For Plato, the analogy of the cave isn't just a dramatic fable about abandoning falsehood and coming to see the truth, but instead is a parable that is deeply intertwined with his metaphysics. For Plato, objects of the physical world are but mere shadows cast which are cast by abstract concepts called forms. For example, all the chairs in the physical world are but mere crude reflections of a single perfect immaterial form called the form of chair, which resides off in the world of forms.

In this context, Plato's cave allegory is about abandoning the physical world of mere reflections and instead turning towards the contemplation of these immaterial forms, and ultimately, to the highest form known as the form of good.
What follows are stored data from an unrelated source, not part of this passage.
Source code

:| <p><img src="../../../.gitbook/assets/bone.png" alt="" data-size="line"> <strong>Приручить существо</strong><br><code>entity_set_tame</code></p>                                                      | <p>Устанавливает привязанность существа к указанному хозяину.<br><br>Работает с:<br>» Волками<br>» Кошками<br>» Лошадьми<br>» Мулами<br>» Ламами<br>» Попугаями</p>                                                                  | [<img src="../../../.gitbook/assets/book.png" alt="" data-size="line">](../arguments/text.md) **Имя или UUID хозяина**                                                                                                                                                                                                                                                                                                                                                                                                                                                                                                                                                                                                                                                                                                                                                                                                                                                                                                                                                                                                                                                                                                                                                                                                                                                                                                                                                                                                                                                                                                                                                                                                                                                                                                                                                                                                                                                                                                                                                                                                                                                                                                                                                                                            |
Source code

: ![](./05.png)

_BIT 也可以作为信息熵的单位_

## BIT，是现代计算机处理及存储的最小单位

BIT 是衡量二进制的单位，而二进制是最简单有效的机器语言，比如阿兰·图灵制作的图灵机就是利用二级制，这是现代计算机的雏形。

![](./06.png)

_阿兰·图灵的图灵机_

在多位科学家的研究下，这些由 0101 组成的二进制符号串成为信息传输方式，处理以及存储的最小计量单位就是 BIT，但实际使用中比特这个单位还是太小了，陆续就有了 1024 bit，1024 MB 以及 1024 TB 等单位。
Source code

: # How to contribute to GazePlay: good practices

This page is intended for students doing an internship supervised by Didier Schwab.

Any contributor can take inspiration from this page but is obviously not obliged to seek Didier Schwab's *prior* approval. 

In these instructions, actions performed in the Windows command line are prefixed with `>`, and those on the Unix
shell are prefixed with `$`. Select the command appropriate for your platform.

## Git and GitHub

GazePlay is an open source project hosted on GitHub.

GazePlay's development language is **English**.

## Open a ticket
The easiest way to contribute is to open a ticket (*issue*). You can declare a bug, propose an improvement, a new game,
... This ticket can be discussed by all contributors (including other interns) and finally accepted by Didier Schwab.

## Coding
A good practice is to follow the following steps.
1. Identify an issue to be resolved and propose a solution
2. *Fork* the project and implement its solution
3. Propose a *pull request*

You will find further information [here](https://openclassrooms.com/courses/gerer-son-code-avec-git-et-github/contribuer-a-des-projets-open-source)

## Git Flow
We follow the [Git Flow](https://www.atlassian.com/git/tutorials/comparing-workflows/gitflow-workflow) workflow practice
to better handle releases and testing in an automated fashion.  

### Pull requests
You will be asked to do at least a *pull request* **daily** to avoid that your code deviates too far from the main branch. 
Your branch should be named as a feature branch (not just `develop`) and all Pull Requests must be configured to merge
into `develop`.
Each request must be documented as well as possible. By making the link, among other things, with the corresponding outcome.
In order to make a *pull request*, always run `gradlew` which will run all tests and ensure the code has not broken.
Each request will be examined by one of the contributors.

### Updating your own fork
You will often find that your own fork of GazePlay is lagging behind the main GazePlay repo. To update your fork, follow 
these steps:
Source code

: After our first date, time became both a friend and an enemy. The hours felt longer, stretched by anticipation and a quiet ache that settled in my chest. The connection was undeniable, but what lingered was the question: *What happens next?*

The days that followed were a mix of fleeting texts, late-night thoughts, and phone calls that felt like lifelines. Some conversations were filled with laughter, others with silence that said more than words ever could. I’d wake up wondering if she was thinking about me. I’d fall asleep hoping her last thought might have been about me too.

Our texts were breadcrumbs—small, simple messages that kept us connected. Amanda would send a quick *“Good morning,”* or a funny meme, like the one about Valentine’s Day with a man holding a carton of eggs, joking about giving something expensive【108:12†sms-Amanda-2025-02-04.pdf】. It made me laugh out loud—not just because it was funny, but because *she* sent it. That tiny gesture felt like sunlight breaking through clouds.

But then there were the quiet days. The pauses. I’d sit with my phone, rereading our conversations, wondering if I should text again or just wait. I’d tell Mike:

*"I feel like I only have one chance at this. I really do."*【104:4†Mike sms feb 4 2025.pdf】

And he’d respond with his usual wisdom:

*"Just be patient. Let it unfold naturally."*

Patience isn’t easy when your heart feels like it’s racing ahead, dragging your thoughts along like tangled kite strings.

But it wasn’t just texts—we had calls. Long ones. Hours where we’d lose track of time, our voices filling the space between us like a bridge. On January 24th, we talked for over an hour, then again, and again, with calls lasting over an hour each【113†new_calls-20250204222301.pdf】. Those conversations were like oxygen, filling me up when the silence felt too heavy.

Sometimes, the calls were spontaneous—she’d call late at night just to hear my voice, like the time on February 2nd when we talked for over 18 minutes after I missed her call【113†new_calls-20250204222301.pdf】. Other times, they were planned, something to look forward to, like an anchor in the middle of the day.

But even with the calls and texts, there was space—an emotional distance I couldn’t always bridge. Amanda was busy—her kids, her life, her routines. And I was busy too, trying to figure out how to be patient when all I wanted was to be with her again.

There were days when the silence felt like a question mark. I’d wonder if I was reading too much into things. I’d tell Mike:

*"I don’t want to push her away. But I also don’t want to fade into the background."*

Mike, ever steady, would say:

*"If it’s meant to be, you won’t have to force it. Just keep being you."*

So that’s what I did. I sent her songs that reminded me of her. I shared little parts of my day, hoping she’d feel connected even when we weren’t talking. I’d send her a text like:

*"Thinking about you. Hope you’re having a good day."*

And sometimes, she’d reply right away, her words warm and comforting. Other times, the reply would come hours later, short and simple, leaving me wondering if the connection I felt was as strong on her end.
The Buddhist understanding of the two truths is fundamentally different from this in many respects. In Buddhism, the two truths aren't two different levels of metaphysics, but rather two different levels of inquiry. Conventional truth is done from the perspective of ordinary language and human perception, and ultimate truth asks deeper questions that go beyond that. For example, if I look at a car and think "That's a car" I am working on the level of conventional truth, and if I instead look at that same car and after reflecting on it think "a 'car' is merely a name which we give to a collection of parts' then that is ultimate truth. But at the same time, there is only one car that I am looking at. Conventional truth and ultimate truth are two different perspectives we can use to look at things, not two layers of reality as is the case for Plato contrasting the world of forms with the world of matter.